This Mental Health Month and Beyond, Collaboration Helps Police Serve Safely

Jackson Beck Senior Program Associate
May 23, 2019

People with mental illnesses and developmental disabilities are more likely to encounter police than get medical help when they’re in crisis.

Lapses in communication—an individual in crisis struggling to understand an officer’s command, an officer misinterpreting that struggle as willful noncompliance and countering more aggressively, exacerbating the crisis—make these encounters unpredictable for officers and vulnerable community members alike. Too often, people are arrested and then incarcerated following a crisis—rather than referred to community-based support and treatment.

A year ago, the Vera Institute of Justice—supported through a cooperative agreement with the Bureau of Justice Assistance and working alongside project partners—launched Serving Safely. This initiative recognizes that law enforcement agencies must work collaboratively with advocates and service providers to develop response programs that support the immediate safety—as well as the long-term well-being—of people in crisis. Communities may pursue a variety of models to successfully respond to crisis situations, such as

  • Crisis Intervention Teams (CIT), in which law enforcement agencies build health care and advocacy partnerships and participating officers receive a 40-hour comprehensive training on various mental health-related topics, including de-escalation and community-based services;
  • Disability Response Teams (DRT), which bring together law enforcement, victim service providers, legal professionals, and advocates to uncover and problem-solve community-specific challenges around the intersection of criminal justice and disability, culminating in a Pathways to Justice training;
  • co-responder teams, in which mental health clinicians are embedded with responding police officers; or
  • case management teams, in which police and mental health professionals work together to provide outreach and follow-up to individuals identified as high utilizers of emergency response systems.

With partners in the fields of policing, mental health, intellectual and developmental disability (I/DD), peer advocacy, prosecution, emergency medicine, and technology development, this national initiative has modeled the value of such multidisciplinary teams in addressing the complex challenges facing police departments every day.

Over the last year, we have

  • provided training and technical assistance to more than 50 police departments, prosecutors’ offices, and public safety emergency communications representatives (911 call-takers and dispatchers), and facilitated dialogue among law enforcement, mental health, and I/DD partners to ensure sustained collaboration;
  • consulted a wide range of stakeholders and reviewed the literature to uncover important research gaps and identify opportunities for future exploration that can advance best practices and policies in the field; and
  • developed resources to better equip police executives, prosecutors’ offices, service providers, advocates, and people with mental illnesses and developmental disabilities to participate meaningfully in the development of response programs.

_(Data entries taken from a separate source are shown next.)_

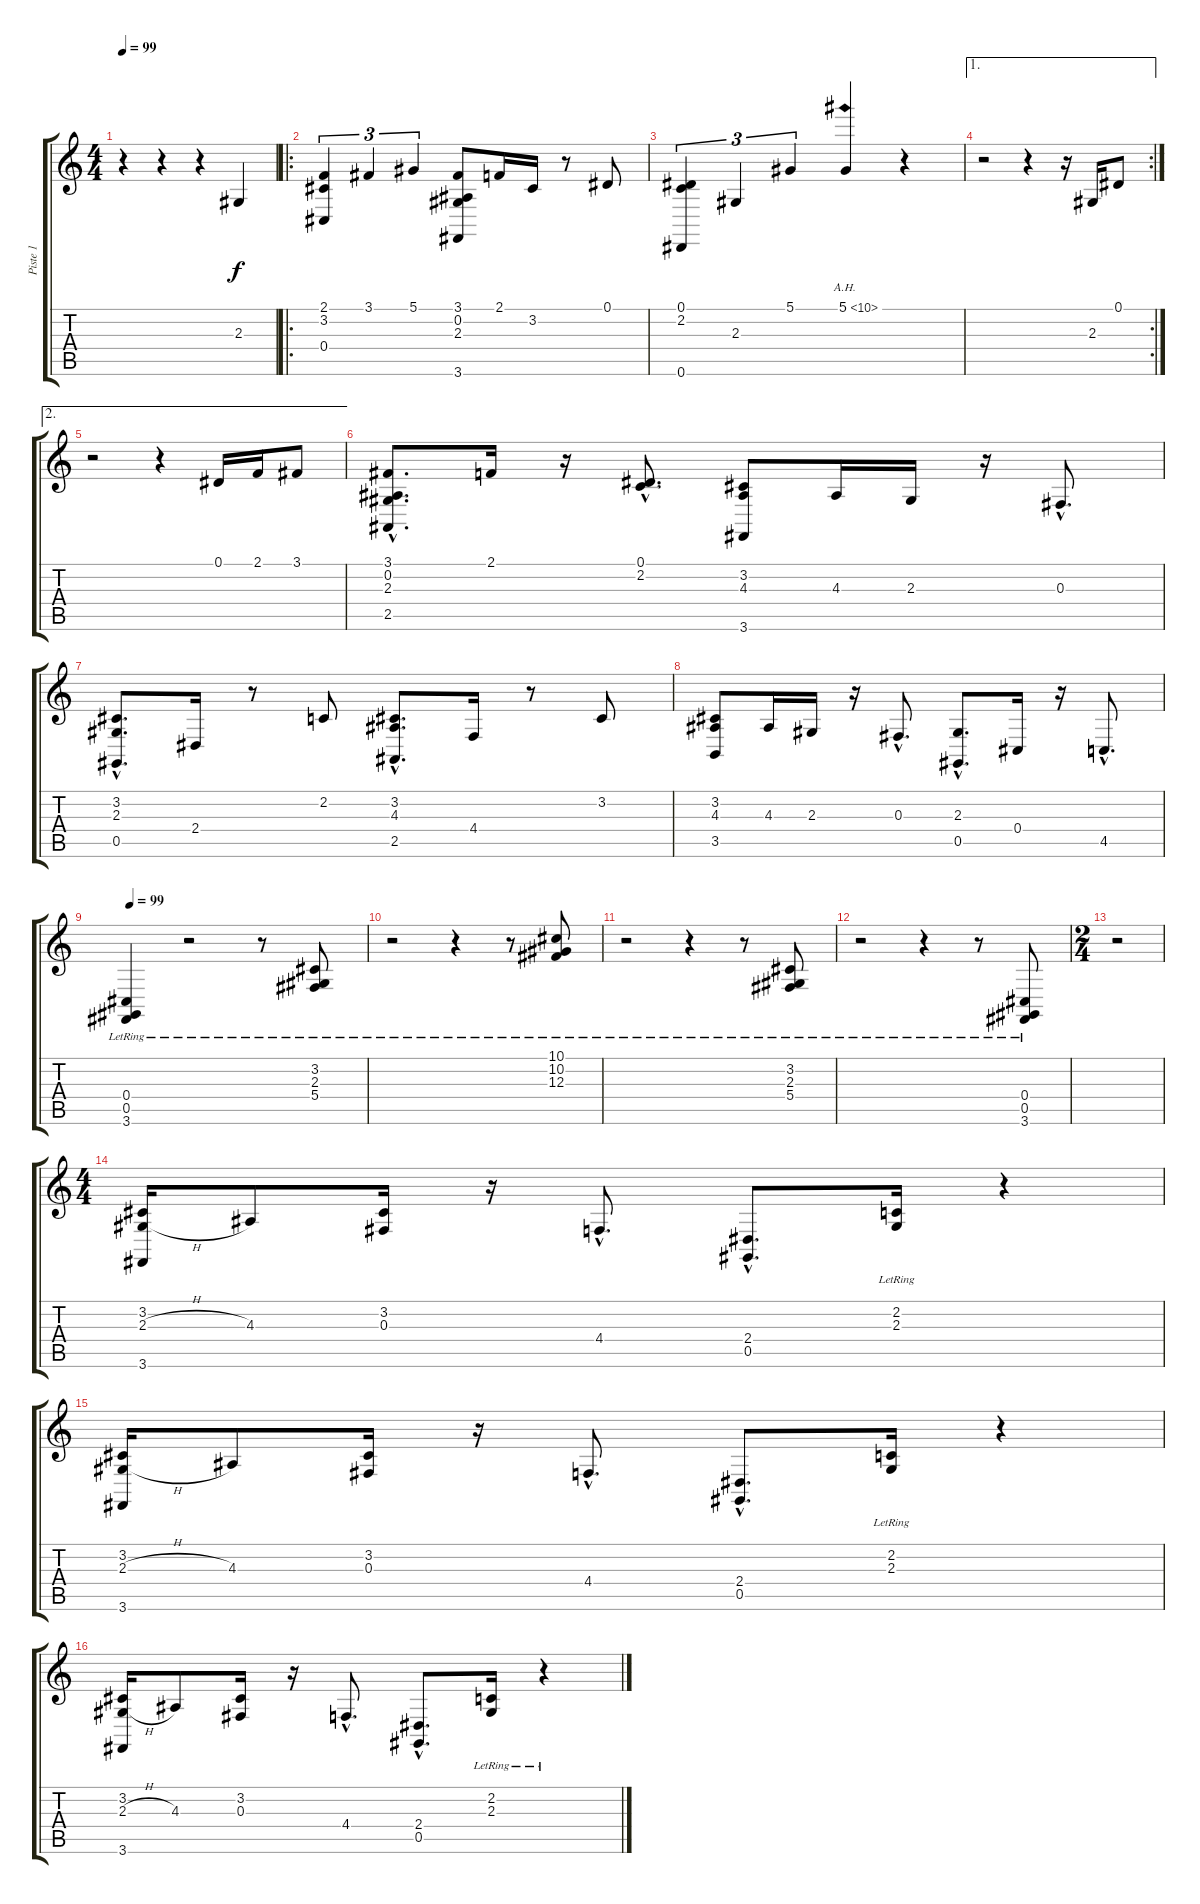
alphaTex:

\track ("Piste 1" "Piste 1") {instrument acousticgrandpiano}
\staff {score tabs}
\tuning (Eb4 Bb3 Gb3 Db3 Ab2 Eb2) {hide}
\ts (4 4)
\tempo 99
\tempo 72
\tempo 99
\clef g2
\ks c
r.4{dy f instrument acousticgrandpiano} r.4 r.4 2.3.4 |
\ro
(2.1 3.2 0.4).4{tu (3 2)} 3.1.4{tu (3 2)} 5.1.4{tu (3 2)} (3.1 0.2 2.3 3.6).8 2.1.16 3.2.16 r.8 0.1.8 |
(0.1 2.2 0.6).4{tu (3 2)} 2.3.4{tu (3 2)} 5.1.4{tu (3 2)} 5.1{ah 5}.4 r.4 |
\ae 1
\rc 2
r.2 r.4 r.16 2.3.16 0.1.8 |
\ae 2
r.2 r.4 0.1.16 2.1.16 3.1.8 |
(3.1{hac} 0.2{hac} 2.3{hac} 2.5{hac}).8{d} 2.1.16 r.16 (0.1{hac} 2.2{hac}).8{d} (3.2 4.3 3.6).8 4.3.16 2.3.16 r.16 0.3{hac}.8{d} |
(3.2{hac} 2.3{hac} 0.5{hac}).8{d} 2.4.16 r.8 2.2.8 (3.2{hac} 4.3{hac} 2.5{hac}).8{d} 4.4.16 r.8 3.2.8 |
(3.2 4.3 3.5).8 4.3.16 2.3.16 r.16 0.3{hac}.8{d} (2.3{hac} 0.5{hac}).8{d} 0.4.16 r.16 4.5{hac}.8{d} |
\tempo 99
(0.4{lr} 0.5{lr} 3.6{lr}).4 r.2 r.8 (3.2{lr} 2.3{lr} 5.4{lr}).8 |
r.2 r.4 r.8 (10.1{lr} 10.2{lr} 12.3{lr}).8 |
r.2 r.4 r.8 (3.2{lr} 2.3{lr} 5.4{lr}).8 |
r.2 r.4 r.8 (0.4{lr} 0.5{lr} 3.6{lr}).8 |
\ts (2 4)
r.2 |
\ts (4 4)
(3.2 2.3{h} 3.6).16 4.3.8 (3.2 0.3).16 r.16 4.4{hac}.8{d} (2.4{hac} 0.5{hac}).8{d} (2.2{lr} 2.3{lr}).16 r.4 |
(3.2 2.3{h} 3.6).16 4.3.8 (3.2 0.3).16 r.16 4.4{hac}.8{d} (2.4{hac} 0.5{hac}).8{d} (2.2{lr} 2.3{lr}).16 r.4 |
(3.2 2.3{h} 3.6).16 4.3.8 (3.2 0.3).16 r.16 4.4{hac}.8{d} (2.4{hac} 0.5{hac}).8{d} (2.2{lr} 2.3{lr}).16 r.4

This Mental Health Awareness Month, we reaffirm our commitment to building, supporting, and improving collaborative responses to people in crisis and reflect on the lessons learned from Serving Safely’s efforts to date. For example, although police departments nationwide are increasingly recognizing the need to offer training in this area, many agencies lack the resources and institutionalized expertise to conduct trainings consistently and over time. Ongoing training is especially important in those departments where high attrition reduces the number of trained officers available to respond to crises at any given time. And some departments cover only mental illness in their trainings and do not address I/DD, which means officers may not understand the unique communication challenges some people with I/DD experience during police encounters, nor the services they might rely on for long-term support.

For many departments, there remains a need for greater coordination with community partners to ensure that police can direct people with mental illnesses and developmental disabilities to treatment, support, and other resources when appropriate. Even where coordination is strong, departments may need to consider additional efforts to raise community awareness, measure their programs’ impact, and explore opportunities to innovate and tailor their responses based on the resources available in the community.

By providing training and technical assistance across the country, identifying research gaps in crisis response services, and developing tools for the field, Serving Safely has enhanced police departments’ capacity to respond effectively to people in crisis. At the same time, the initiative has shed light on the ways in which police working alone are ill-equipped and over-extended as the default first responders to people in need. Future research and investment in crisis response should explore new and expanded resources and partnerships that help communities improve safety for all.